- YOUR ASSIGNMENT
Working from the records below, repeat exactly the lines starting at the line that contains "exposure_s: 1/2083" and ending at the line that contains "focal_35mm: 61", inclusive.

- SOURCE DATA

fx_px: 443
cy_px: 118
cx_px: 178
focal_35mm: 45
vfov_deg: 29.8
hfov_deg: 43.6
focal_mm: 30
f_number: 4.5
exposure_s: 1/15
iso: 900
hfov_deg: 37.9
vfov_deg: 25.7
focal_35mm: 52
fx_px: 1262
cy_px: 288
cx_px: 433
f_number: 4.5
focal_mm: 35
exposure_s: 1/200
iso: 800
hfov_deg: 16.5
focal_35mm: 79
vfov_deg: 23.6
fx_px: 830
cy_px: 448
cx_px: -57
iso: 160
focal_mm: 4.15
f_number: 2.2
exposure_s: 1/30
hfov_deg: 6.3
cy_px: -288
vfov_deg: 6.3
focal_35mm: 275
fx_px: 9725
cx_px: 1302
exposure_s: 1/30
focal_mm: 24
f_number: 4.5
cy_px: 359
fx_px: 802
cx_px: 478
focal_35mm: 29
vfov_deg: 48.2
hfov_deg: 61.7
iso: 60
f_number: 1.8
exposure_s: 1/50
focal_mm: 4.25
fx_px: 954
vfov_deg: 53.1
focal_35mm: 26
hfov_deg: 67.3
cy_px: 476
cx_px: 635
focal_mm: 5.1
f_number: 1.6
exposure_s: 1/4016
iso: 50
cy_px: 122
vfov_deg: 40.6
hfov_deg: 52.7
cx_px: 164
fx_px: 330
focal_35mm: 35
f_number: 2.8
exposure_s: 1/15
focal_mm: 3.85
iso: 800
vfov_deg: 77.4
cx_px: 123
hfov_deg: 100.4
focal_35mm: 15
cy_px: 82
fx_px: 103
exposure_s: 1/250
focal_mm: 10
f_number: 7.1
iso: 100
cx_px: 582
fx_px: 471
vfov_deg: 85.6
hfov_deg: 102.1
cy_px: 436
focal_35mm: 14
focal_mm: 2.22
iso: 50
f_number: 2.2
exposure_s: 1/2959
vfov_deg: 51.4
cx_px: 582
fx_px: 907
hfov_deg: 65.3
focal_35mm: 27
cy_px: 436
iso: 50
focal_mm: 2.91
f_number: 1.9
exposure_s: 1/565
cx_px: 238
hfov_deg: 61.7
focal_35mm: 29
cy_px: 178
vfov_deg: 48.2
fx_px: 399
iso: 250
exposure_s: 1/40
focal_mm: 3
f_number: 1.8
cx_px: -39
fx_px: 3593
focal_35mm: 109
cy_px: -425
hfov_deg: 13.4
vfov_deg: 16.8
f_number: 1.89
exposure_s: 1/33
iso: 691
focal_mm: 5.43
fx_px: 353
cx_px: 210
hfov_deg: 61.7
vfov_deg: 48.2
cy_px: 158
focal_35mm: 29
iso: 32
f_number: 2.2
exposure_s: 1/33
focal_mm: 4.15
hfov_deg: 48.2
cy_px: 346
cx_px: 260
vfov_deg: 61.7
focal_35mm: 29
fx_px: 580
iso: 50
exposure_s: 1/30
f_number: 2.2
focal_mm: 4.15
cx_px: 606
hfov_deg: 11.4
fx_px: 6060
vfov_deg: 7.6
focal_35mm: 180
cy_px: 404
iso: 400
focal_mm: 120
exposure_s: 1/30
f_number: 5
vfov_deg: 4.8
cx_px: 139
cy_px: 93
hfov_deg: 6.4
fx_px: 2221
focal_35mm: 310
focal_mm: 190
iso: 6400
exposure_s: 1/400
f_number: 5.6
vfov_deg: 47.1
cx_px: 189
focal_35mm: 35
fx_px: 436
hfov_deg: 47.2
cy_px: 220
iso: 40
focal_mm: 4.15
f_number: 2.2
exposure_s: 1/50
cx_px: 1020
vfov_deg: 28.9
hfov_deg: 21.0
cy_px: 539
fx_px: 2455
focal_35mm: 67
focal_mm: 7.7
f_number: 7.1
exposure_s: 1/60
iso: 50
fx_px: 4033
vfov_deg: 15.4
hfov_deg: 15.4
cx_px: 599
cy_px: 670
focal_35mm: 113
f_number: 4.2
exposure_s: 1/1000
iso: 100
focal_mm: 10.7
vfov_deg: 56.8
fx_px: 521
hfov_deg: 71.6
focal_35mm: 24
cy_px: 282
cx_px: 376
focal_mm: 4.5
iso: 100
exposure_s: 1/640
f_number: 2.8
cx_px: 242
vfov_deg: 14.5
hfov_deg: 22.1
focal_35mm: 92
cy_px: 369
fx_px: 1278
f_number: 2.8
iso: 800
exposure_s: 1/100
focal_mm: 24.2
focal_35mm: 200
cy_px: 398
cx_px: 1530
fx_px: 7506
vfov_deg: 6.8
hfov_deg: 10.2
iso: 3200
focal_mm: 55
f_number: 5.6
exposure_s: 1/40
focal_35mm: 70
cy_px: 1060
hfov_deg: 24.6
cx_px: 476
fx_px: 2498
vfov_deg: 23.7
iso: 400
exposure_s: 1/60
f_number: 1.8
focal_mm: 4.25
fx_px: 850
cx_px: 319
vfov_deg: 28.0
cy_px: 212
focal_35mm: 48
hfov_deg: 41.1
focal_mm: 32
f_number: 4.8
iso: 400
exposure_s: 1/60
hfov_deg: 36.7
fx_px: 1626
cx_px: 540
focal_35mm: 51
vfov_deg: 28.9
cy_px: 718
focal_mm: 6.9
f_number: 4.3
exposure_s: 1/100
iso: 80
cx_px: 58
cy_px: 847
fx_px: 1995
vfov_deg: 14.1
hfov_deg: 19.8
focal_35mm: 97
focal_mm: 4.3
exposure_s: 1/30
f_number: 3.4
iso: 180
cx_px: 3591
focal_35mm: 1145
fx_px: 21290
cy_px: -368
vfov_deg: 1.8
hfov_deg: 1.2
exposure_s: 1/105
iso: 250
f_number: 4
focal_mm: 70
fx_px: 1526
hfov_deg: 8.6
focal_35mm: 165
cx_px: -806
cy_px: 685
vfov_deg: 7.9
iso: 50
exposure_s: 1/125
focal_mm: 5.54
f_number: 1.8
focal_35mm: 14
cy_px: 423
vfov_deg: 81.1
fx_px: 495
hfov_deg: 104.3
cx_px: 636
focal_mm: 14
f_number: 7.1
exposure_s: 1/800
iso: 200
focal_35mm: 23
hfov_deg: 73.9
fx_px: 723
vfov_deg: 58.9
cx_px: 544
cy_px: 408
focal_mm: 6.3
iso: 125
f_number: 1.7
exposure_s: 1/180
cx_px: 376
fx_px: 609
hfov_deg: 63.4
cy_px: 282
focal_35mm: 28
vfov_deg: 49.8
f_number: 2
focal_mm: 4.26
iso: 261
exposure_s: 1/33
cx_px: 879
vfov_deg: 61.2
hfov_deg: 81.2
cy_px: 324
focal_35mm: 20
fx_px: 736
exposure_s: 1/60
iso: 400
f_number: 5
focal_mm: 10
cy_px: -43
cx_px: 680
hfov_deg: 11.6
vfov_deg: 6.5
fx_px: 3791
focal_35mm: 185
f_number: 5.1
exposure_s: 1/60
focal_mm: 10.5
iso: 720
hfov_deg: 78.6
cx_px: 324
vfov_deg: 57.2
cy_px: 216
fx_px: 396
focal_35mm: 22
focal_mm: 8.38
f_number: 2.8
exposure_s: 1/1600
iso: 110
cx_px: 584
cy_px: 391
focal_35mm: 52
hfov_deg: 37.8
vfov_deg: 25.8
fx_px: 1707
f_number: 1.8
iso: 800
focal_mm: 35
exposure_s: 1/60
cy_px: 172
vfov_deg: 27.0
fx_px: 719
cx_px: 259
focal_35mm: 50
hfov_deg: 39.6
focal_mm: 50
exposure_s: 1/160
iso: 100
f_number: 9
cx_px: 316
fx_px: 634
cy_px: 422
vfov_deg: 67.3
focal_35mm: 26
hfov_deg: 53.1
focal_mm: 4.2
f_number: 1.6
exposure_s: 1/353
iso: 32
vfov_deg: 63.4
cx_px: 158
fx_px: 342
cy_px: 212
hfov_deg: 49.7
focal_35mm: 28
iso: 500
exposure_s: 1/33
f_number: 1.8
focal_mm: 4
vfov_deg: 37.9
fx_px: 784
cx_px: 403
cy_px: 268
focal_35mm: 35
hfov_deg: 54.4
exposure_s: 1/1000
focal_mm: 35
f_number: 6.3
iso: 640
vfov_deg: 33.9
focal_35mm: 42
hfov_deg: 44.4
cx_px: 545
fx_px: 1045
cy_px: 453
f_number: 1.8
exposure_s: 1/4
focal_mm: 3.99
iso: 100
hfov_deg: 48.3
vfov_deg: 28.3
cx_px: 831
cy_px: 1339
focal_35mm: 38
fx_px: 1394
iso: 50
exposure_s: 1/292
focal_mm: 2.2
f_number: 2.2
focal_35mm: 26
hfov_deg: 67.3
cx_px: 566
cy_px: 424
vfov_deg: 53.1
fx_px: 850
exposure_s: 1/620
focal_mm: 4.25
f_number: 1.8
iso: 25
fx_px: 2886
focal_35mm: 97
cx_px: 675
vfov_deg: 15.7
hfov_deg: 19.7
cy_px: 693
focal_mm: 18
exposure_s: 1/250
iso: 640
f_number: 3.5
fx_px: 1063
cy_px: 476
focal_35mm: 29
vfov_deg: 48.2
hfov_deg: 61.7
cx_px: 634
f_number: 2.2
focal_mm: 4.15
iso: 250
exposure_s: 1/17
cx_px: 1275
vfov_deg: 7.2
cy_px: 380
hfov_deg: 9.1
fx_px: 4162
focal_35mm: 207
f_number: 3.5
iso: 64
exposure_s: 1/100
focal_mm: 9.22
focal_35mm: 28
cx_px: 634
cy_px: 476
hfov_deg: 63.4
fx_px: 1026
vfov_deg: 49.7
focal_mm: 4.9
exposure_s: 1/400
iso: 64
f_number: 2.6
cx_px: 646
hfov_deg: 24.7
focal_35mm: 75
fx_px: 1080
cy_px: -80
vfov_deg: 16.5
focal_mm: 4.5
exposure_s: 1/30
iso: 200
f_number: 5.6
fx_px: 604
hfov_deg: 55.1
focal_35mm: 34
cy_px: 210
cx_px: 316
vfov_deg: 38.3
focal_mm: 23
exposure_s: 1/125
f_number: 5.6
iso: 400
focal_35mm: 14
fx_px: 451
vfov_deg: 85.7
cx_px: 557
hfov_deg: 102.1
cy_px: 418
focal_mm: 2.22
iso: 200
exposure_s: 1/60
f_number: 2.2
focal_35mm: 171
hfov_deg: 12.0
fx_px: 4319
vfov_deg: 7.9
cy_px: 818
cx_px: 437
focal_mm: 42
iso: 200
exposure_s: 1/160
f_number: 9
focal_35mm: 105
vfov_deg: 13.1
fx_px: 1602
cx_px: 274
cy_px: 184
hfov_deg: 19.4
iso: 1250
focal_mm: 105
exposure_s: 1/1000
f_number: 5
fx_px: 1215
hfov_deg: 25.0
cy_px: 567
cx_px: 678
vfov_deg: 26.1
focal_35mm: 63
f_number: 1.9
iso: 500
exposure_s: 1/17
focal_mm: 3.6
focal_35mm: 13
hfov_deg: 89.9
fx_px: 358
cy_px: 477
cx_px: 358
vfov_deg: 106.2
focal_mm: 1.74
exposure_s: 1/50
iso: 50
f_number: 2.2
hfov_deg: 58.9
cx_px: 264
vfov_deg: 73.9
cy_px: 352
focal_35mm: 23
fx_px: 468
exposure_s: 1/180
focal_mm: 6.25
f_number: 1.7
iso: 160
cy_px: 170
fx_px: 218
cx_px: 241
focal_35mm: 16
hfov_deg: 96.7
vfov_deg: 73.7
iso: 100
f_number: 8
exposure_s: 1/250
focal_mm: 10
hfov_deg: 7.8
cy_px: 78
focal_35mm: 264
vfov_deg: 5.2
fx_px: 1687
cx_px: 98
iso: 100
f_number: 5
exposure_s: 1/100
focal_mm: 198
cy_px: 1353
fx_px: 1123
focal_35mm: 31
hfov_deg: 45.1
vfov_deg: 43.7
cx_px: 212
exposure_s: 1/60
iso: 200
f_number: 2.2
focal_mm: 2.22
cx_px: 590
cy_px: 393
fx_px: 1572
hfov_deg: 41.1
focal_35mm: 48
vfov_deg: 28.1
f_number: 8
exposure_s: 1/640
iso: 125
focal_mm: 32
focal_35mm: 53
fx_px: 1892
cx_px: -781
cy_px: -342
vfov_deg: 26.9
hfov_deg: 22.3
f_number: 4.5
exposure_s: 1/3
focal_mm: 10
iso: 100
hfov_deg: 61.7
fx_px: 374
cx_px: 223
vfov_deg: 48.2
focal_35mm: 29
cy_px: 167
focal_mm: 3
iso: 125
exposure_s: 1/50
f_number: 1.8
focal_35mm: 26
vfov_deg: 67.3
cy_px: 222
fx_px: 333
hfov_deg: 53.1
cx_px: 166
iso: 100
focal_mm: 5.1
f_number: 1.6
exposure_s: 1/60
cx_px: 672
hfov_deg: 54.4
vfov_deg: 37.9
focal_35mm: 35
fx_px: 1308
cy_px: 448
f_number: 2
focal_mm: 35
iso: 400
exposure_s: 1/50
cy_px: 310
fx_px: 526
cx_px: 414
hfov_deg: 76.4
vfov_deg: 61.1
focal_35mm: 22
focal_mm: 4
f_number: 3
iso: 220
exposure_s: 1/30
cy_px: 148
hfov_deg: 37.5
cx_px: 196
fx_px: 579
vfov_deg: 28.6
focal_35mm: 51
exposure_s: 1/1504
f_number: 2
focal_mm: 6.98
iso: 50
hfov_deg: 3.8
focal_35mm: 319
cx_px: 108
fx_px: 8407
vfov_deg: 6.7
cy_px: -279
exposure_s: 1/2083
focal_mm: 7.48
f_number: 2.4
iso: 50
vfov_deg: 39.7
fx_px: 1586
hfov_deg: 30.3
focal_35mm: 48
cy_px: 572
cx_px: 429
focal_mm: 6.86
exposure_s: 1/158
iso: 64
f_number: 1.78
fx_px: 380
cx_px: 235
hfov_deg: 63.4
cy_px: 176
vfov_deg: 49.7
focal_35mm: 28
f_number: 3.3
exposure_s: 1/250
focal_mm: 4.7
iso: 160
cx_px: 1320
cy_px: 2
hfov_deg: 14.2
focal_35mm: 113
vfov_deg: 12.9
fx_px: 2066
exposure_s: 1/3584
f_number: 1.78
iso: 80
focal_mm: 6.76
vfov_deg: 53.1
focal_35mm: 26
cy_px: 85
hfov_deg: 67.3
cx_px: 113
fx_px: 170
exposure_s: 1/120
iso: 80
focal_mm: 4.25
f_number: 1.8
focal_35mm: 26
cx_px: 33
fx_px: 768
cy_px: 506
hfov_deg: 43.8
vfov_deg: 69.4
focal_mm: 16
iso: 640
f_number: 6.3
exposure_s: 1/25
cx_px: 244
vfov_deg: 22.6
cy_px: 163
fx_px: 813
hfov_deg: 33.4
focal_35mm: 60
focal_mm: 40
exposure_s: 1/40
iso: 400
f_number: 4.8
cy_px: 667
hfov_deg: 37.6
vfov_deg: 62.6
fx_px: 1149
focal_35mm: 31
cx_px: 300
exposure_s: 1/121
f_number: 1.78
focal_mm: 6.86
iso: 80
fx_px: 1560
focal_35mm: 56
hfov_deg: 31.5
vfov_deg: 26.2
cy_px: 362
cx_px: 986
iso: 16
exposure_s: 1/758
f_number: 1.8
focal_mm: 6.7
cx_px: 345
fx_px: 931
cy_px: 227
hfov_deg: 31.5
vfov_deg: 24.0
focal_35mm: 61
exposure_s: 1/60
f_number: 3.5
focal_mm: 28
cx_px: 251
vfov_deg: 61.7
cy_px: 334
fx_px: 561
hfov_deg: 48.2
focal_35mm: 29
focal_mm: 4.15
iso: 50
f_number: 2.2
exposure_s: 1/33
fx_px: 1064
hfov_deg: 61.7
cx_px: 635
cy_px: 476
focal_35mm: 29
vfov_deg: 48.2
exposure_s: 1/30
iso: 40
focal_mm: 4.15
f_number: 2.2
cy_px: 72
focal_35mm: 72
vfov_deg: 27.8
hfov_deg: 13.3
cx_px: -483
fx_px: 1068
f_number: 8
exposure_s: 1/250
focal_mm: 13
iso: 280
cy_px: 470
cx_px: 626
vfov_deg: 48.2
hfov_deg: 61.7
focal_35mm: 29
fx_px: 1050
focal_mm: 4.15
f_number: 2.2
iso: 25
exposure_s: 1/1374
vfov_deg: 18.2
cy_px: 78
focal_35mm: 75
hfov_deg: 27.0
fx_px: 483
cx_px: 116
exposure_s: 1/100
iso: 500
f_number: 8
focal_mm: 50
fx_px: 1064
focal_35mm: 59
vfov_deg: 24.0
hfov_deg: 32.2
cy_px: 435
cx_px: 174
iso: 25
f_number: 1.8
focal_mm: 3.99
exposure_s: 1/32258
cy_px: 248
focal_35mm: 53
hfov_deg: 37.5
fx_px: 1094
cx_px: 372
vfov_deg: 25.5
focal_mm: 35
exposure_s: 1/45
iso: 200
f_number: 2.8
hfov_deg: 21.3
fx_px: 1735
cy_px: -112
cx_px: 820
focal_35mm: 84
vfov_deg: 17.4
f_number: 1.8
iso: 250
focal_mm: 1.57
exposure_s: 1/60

- EXERCISE ANSWER
exposure_s: 1/2083
focal_mm: 7.48
f_number: 2.4
iso: 50
vfov_deg: 39.7
fx_px: 1586
hfov_deg: 30.3
focal_35mm: 48
cy_px: 572
cx_px: 429
focal_mm: 6.86
exposure_s: 1/158
iso: 64
f_number: 1.78
fx_px: 380
cx_px: 235
hfov_deg: 63.4
cy_px: 176
vfov_deg: 49.7
focal_35mm: 28
f_number: 3.3
exposure_s: 1/250
focal_mm: 4.7
iso: 160
cx_px: 1320
cy_px: 2
hfov_deg: 14.2
focal_35mm: 113
vfov_deg: 12.9
fx_px: 2066
exposure_s: 1/3584
f_number: 1.78
iso: 80
focal_mm: 6.76
vfov_deg: 53.1
focal_35mm: 26
cy_px: 85
hfov_deg: 67.3
cx_px: 113
fx_px: 170
exposure_s: 1/120
iso: 80
focal_mm: 4.25
f_number: 1.8
focal_35mm: 26
cx_px: 33
fx_px: 768
cy_px: 506
hfov_deg: 43.8
vfov_deg: 69.4
focal_mm: 16
iso: 640
f_number: 6.3
exposure_s: 1/25
cx_px: 244
vfov_deg: 22.6
cy_px: 163
fx_px: 813
hfov_deg: 33.4
focal_35mm: 60
focal_mm: 40
exposure_s: 1/40
iso: 400
f_number: 4.8
cy_px: 667
hfov_deg: 37.6
vfov_deg: 62.6
fx_px: 1149
focal_35mm: 31
cx_px: 300
exposure_s: 1/121
f_number: 1.78
focal_mm: 6.86
iso: 80
fx_px: 1560
focal_35mm: 56
hfov_deg: 31.5
vfov_deg: 26.2
cy_px: 362
cx_px: 986
iso: 16
exposure_s: 1/758
f_number: 1.8
focal_mm: 6.7
cx_px: 345
fx_px: 931
cy_px: 227
hfov_deg: 31.5
vfov_deg: 24.0
focal_35mm: 61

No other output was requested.